§ EXERCISE INPUT
——
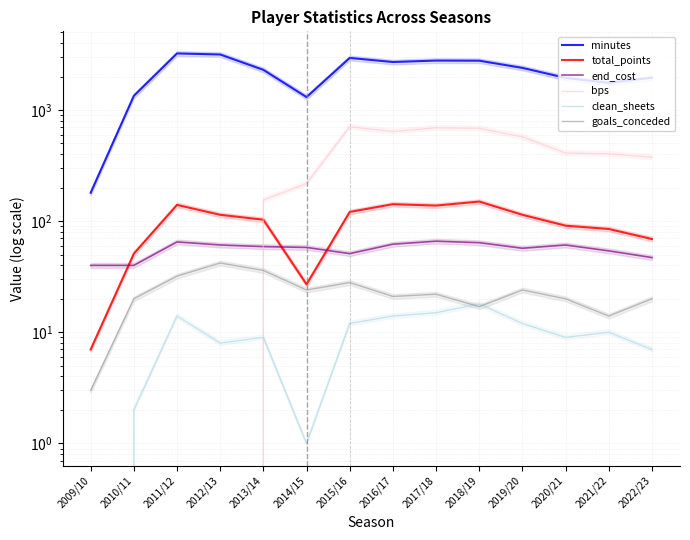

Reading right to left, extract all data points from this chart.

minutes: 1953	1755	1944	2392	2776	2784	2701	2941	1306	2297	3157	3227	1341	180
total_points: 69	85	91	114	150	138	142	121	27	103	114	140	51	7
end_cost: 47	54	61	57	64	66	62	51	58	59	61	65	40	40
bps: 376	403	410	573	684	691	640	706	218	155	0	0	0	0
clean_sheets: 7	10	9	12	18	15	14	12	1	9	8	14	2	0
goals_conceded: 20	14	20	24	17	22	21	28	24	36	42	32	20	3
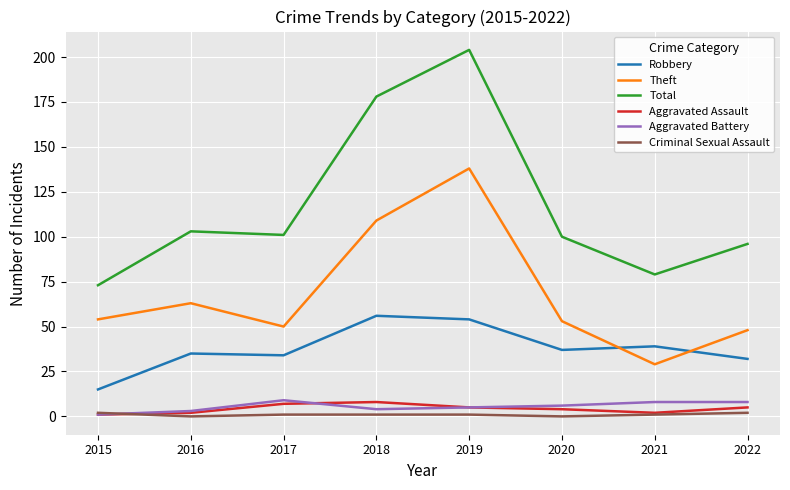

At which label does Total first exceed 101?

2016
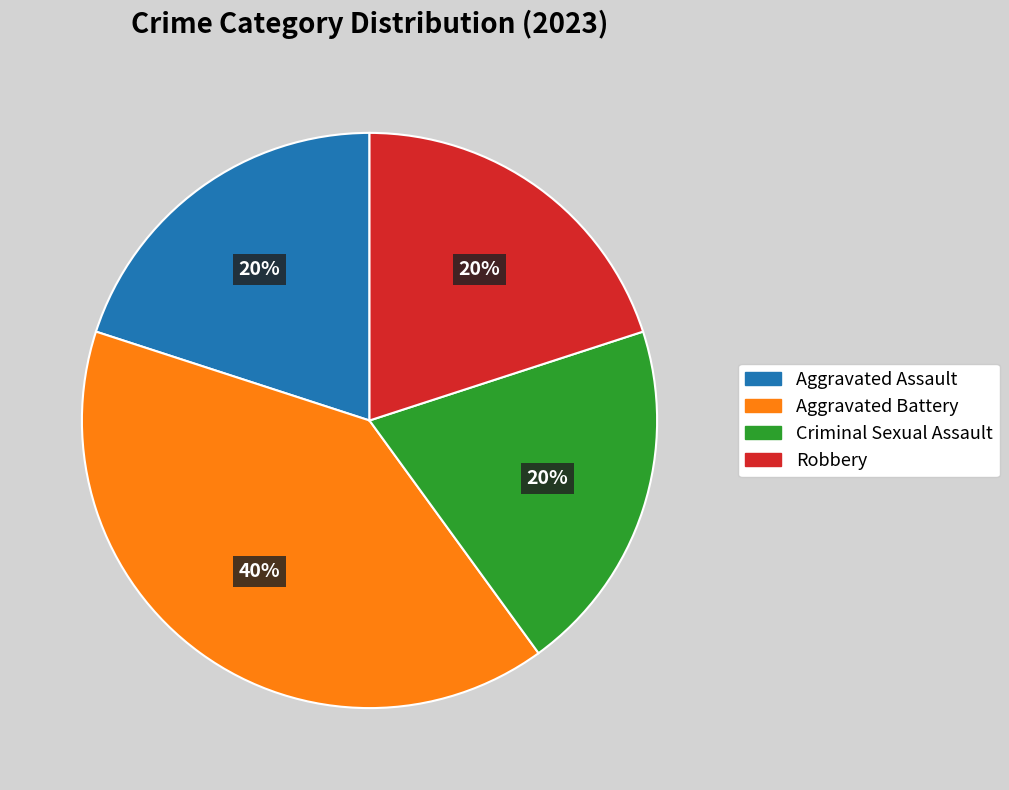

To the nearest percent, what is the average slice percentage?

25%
——
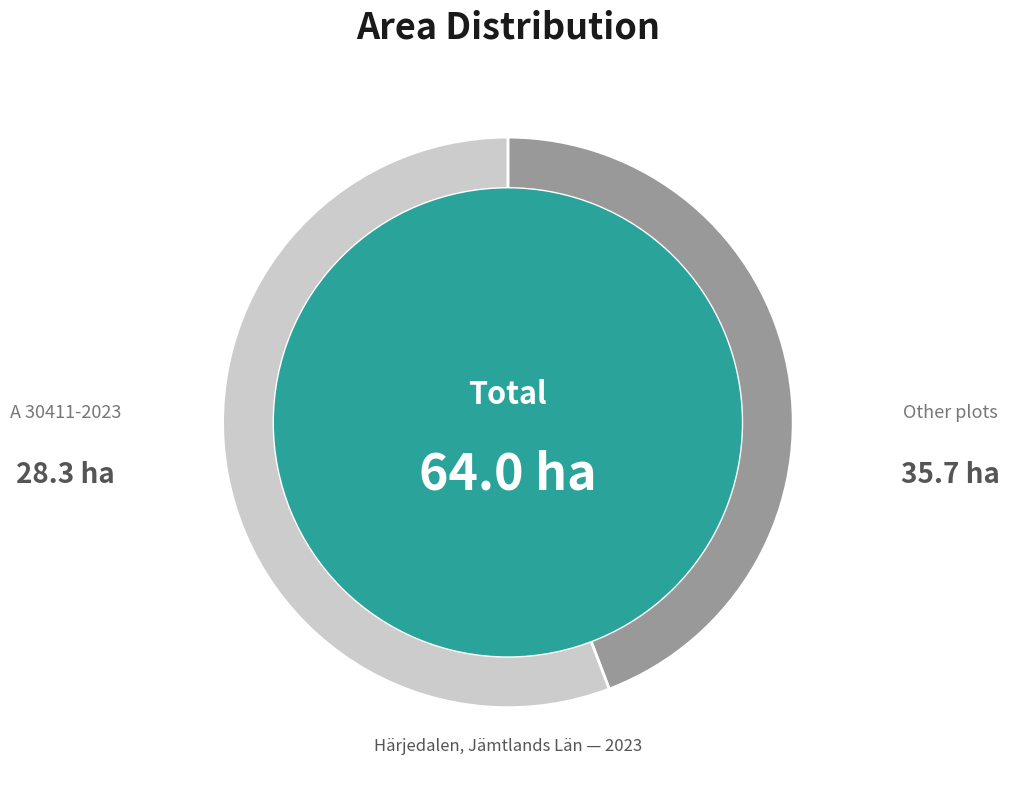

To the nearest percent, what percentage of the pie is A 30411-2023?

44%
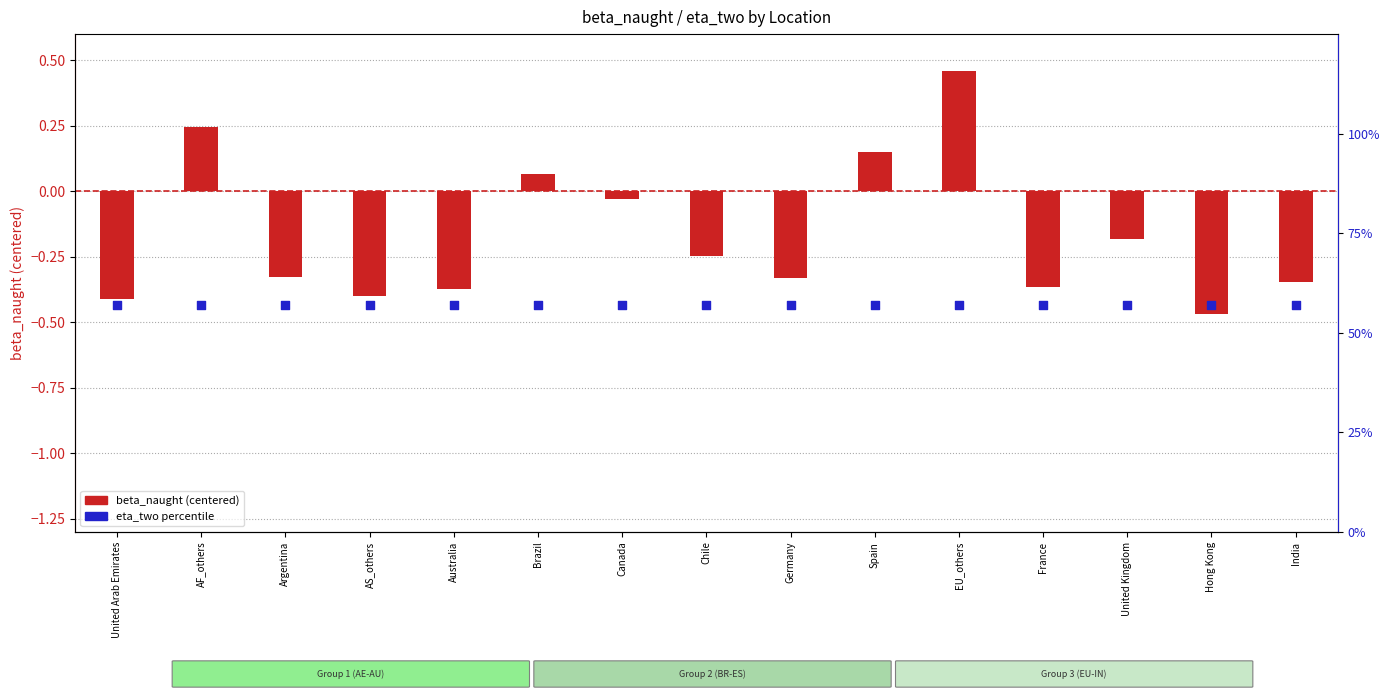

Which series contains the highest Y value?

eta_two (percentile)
——
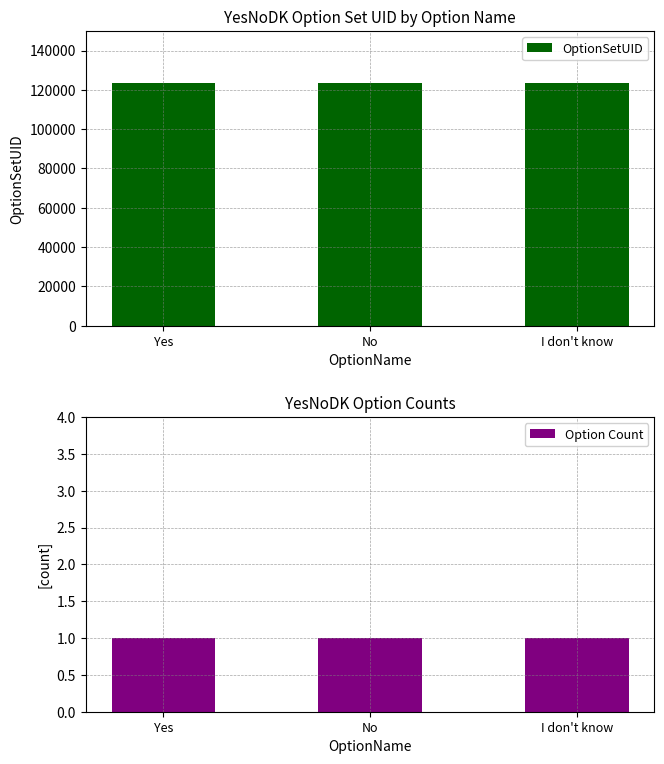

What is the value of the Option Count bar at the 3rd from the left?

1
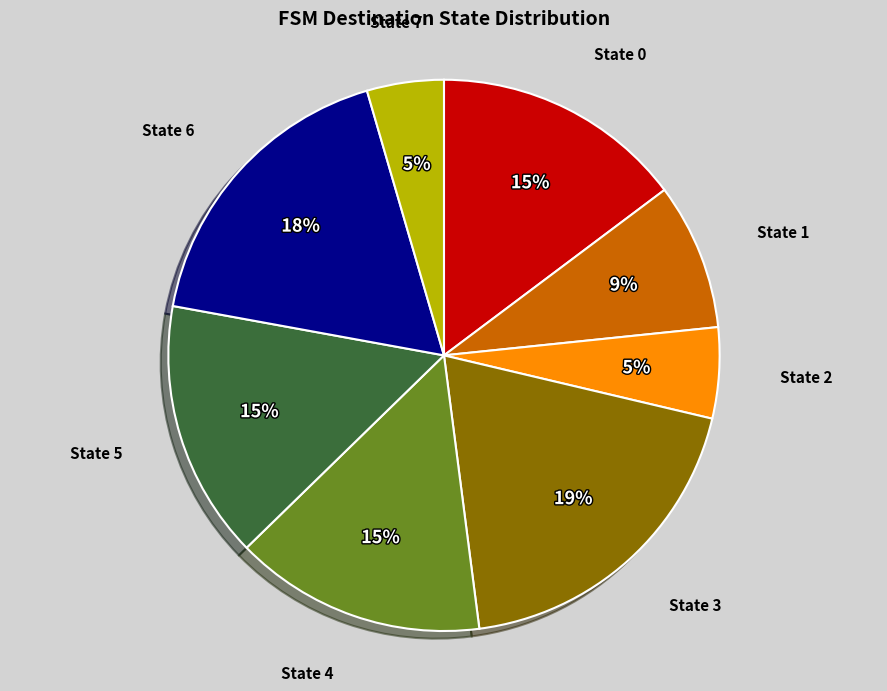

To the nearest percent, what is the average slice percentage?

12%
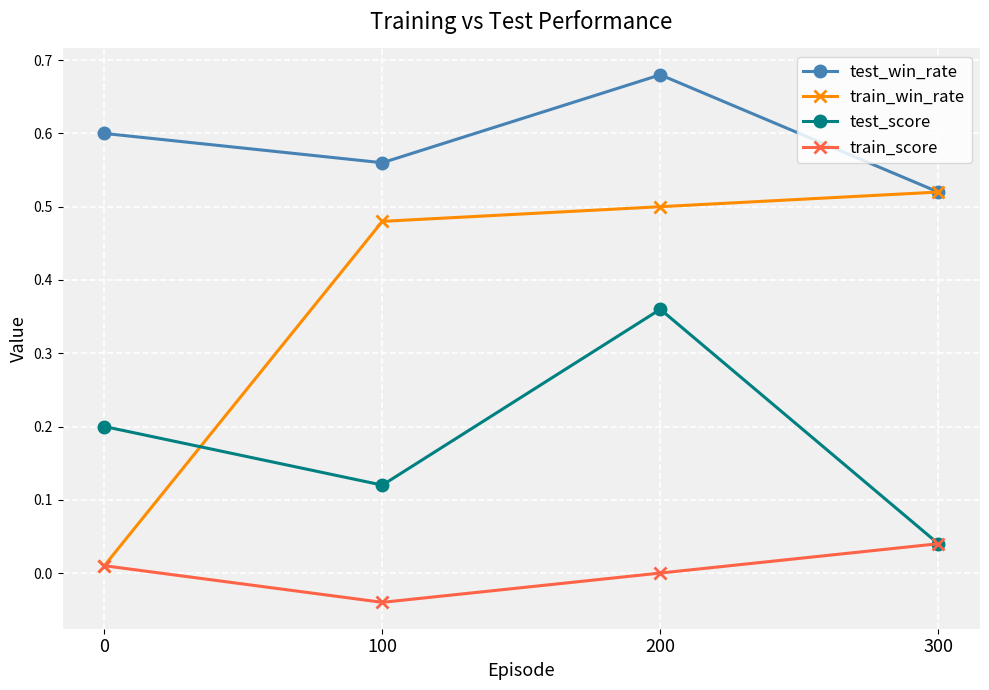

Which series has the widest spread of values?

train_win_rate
——
§ TASK BRIEF
Convert the lines above into a Markdown table with the columns Row and Line, starting with the line containing "What is the value" and going on through the line containing "train_win_rate". Leave out blank lines and pictures.

§ RESULT OF THIS TASK
| Row | Line |
|---|---|
| 1 | What is the value of the Option Count bar at the 3rd from the left? |
| 2 | 1 |
| 3 | To the nearest percent, what is the average slice percentage? |
| 4 | 12% |
| 5 | Which series has the widest spread of values? |
| 6 | train_win_rate |